Abstract

Six hundred cases of wintertime 1- to 10-day operational forecasts made by the National Meteorological Center's Medium-Range Forecasting System are examined for their variabilities in performance. In addition to hemispheric-wide assessment, the North Pacific/North America (PAC) and North Atlantic/Eurasia (ATL) sectors are also evaluated separately and compared. Tests of statistical significance of results are performed. During El Niño/Southern Oscillation (ENSO) winters, the forecast skill over the PAC sector is found significantly higher than over the ATL sector. For wintertime as a whole, the average skill over the PAC sector is also found significantly higher during ENSO winters than during non-ENSO winters. Therefore clear interannual variability in skill can be detected for the PAC sector.
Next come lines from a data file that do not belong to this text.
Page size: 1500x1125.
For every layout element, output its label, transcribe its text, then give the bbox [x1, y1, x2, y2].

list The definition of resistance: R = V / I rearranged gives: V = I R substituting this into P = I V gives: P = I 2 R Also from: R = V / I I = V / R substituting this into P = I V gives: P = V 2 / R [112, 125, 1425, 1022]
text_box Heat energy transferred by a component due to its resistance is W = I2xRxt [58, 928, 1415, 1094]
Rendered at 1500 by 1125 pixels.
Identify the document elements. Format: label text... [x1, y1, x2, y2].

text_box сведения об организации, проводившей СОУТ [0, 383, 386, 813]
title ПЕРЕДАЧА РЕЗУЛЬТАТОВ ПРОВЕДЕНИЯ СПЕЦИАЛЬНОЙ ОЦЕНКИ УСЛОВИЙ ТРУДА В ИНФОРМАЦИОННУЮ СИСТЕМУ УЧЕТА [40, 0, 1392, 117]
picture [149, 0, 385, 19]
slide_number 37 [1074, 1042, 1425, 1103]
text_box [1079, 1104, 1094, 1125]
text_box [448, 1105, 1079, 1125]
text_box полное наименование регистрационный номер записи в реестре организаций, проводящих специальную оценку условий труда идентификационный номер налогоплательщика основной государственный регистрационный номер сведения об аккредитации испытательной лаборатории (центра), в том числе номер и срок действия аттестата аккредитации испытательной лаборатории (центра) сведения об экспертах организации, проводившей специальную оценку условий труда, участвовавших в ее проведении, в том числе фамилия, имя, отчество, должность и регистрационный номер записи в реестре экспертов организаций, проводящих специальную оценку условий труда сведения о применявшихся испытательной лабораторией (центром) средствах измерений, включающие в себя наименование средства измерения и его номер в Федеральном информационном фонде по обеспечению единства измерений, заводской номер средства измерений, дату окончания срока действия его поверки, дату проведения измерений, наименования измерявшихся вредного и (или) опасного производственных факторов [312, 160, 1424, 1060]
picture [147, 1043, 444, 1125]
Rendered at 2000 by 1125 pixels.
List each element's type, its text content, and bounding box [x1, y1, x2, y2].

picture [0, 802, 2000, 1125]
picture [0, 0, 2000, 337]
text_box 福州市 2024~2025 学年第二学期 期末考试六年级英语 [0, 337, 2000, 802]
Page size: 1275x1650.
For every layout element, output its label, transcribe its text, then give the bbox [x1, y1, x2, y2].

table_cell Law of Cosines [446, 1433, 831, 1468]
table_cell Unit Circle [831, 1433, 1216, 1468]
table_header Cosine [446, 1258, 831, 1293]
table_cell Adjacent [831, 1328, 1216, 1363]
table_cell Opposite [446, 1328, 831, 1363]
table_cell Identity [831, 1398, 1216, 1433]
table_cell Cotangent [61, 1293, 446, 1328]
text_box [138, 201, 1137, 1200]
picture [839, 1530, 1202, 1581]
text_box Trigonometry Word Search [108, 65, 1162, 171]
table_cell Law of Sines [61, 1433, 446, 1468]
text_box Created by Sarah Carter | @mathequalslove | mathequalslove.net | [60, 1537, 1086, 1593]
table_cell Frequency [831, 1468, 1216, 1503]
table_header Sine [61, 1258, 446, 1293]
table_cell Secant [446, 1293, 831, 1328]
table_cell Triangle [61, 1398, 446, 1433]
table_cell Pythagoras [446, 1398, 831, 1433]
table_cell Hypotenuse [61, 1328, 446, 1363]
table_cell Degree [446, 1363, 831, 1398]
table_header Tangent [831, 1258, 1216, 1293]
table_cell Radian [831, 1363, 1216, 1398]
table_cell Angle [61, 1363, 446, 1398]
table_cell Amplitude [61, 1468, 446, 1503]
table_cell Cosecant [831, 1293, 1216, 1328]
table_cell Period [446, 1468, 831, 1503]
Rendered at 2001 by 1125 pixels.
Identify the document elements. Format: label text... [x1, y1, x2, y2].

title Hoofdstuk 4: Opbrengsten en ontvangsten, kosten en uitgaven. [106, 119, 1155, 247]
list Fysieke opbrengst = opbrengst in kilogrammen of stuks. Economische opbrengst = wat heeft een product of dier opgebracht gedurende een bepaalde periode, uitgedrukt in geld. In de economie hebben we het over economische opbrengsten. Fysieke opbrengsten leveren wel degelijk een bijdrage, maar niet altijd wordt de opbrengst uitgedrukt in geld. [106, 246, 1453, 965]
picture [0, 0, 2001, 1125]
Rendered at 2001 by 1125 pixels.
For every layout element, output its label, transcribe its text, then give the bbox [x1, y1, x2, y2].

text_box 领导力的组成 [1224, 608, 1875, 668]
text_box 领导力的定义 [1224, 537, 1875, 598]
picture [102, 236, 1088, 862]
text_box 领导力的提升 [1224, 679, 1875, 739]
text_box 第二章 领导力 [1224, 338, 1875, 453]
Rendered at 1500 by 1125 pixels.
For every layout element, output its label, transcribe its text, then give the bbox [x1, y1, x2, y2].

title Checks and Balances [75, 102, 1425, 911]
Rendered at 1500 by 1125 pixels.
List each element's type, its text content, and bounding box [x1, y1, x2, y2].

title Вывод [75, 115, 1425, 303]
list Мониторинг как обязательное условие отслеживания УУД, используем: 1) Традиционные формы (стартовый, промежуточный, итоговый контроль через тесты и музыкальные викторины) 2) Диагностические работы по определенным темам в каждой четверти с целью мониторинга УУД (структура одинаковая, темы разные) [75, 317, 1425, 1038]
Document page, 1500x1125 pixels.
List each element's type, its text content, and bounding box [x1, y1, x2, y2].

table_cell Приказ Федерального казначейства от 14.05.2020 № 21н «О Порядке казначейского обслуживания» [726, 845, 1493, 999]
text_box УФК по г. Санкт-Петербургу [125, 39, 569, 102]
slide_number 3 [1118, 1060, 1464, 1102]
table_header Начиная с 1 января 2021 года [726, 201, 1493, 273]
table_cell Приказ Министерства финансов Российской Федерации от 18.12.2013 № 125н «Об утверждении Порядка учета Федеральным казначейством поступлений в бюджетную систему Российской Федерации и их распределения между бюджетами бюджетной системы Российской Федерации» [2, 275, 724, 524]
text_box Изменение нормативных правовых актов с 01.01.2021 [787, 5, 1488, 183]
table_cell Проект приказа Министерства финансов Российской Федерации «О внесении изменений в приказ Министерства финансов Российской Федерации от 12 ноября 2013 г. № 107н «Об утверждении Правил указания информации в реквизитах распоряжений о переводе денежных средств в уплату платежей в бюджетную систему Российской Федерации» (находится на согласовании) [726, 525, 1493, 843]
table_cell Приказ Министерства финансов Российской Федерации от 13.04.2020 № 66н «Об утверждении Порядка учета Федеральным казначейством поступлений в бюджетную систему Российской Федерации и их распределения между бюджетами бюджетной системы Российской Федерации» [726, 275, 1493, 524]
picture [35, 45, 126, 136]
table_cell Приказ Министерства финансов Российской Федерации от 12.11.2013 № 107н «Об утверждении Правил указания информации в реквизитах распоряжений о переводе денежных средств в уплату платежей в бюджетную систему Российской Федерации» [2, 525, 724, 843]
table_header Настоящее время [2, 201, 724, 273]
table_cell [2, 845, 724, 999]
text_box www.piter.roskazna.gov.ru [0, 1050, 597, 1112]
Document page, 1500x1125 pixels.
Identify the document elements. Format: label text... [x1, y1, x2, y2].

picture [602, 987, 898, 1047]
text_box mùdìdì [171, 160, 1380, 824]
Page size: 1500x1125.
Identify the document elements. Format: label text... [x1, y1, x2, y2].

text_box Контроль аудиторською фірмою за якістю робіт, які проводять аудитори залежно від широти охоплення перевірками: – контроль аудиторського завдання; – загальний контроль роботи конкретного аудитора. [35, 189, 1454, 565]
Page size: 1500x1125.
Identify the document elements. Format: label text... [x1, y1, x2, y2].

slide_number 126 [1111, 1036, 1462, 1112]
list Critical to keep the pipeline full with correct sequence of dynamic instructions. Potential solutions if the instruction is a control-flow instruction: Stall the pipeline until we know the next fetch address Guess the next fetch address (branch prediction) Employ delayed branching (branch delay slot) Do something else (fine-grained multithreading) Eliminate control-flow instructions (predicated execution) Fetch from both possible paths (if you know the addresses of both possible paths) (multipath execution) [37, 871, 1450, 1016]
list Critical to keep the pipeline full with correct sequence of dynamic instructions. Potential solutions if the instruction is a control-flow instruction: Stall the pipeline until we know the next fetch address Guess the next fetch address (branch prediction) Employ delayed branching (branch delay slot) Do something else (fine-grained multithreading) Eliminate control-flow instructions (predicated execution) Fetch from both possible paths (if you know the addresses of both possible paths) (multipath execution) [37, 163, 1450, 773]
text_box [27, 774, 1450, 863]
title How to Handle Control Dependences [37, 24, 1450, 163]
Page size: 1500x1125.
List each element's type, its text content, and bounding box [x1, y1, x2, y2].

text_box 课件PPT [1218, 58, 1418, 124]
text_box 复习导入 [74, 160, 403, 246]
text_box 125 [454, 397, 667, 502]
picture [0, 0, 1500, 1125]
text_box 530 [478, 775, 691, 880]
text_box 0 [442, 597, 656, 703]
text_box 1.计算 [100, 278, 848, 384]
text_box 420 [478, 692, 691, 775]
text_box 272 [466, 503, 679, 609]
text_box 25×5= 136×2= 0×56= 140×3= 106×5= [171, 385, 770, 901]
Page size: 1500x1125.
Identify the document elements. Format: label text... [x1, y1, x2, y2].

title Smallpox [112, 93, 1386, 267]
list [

Within ENSO winters, the contribution to better performance in the PAC sector comes mainly when the large-scale circulation is PNA-like (where PNA stands for the dominant circulation mode of the PAC sector), consistent with the recent results of Palmer that the skill of forecast over the PAC sector is strongly correlated to the fluctuation of low-frequency PNA-mode. Other characteristics of skill are also investigated. In general, much larger variability in skill is found for the ATL sector than for the PAC sector. The ratio of the former to the latter can be as large as 2; for example, for the 1996/87 ENSO winter. The potential usefulness of a simple amplitude time series that represents the extent of PNA-like circulation of forecasts in prediction of forecast skill is also assessed.